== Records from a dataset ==

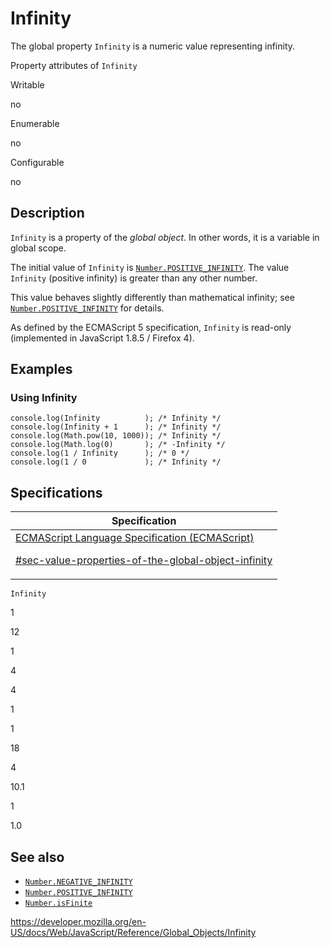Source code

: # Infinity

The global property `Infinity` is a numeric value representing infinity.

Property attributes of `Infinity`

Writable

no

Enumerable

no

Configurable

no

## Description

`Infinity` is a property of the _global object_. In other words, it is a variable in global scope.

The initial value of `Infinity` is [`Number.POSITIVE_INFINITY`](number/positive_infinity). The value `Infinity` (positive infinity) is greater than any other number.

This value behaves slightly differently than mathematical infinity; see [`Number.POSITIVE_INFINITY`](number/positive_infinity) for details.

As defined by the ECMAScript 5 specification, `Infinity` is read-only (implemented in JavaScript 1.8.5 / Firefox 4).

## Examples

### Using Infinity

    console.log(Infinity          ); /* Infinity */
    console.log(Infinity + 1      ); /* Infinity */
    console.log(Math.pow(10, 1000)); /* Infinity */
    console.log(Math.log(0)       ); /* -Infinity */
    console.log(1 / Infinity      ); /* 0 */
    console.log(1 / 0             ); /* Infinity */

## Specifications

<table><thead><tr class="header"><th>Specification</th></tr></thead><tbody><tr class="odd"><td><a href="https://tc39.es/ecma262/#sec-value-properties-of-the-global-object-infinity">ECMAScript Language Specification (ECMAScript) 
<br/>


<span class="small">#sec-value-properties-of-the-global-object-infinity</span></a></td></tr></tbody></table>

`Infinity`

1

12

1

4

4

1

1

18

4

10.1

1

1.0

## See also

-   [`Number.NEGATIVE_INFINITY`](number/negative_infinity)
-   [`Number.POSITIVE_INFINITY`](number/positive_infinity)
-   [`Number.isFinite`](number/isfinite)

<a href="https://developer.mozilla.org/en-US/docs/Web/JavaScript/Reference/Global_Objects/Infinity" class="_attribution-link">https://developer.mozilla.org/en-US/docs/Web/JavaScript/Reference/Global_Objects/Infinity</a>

== Directive ==
Copy all of the data above line for line, leaving out the pictures.

== Task solution ==
Source code

: # Infinity

The global property `Infinity` is a numeric value representing infinity.

Property attributes of `Infinity`

Writable

no

Enumerable

no

Configurable

no

## Description

`Infinity` is a property of the _global object_. In other words, it is a variable in global scope.

The initial value of `Infinity` is [`Number.POSITIVE_INFINITY`](number/positive_infinity). The value `Infinity` (positive infinity) is greater than any other number.

This value behaves slightly differently than mathematical infinity; see [`Number.POSITIVE_INFINITY`](number/positive_infinity) for details.

As defined by the ECMAScript 5 specification, `Infinity` is read-only (implemented in JavaScript 1.8.5 / Firefox 4).

## Examples

### Using Infinity

    console.log(Infinity          ); /* Infinity */
    console.log(Infinity + 1      ); /* Infinity */
    console.log(Math.pow(10, 1000)); /* Infinity */
    console.log(Math.log(0)       ); /* -Infinity */
    console.log(1 / Infinity      ); /* 0 */
    console.log(1 / 0             ); /* Infinity */

## Specifications

<table><thead><tr class="header"><th>Specification</th></tr></thead><tbody><tr class="odd"><td><a href="https://tc39.es/ecma262/#sec-value-properties-of-the-global-object-infinity">ECMAScript Language Specification (ECMAScript) 
<br/>


<span class="small">#sec-value-properties-of-the-global-object-infinity</span></a></td></tr></tbody></table>

`Infinity`

1

12

1

4

4

1

1

18

4

10.1

1

1.0

## See also

-   [`Number.NEGATIVE_INFINITY`](number/negative_infinity)
-   [`Number.POSITIVE_INFINITY`](number/positive_infinity)
-   [`Number.isFinite`](number/isfinite)

<a href="https://developer.mozilla.org/en-US/docs/Web/JavaScript/Reference/Global_Objects/Infinity" class="_attribution-link">https://developer.mozilla.org/en-US/docs/Web/JavaScript/Reference/Global_Objects/Infinity</a>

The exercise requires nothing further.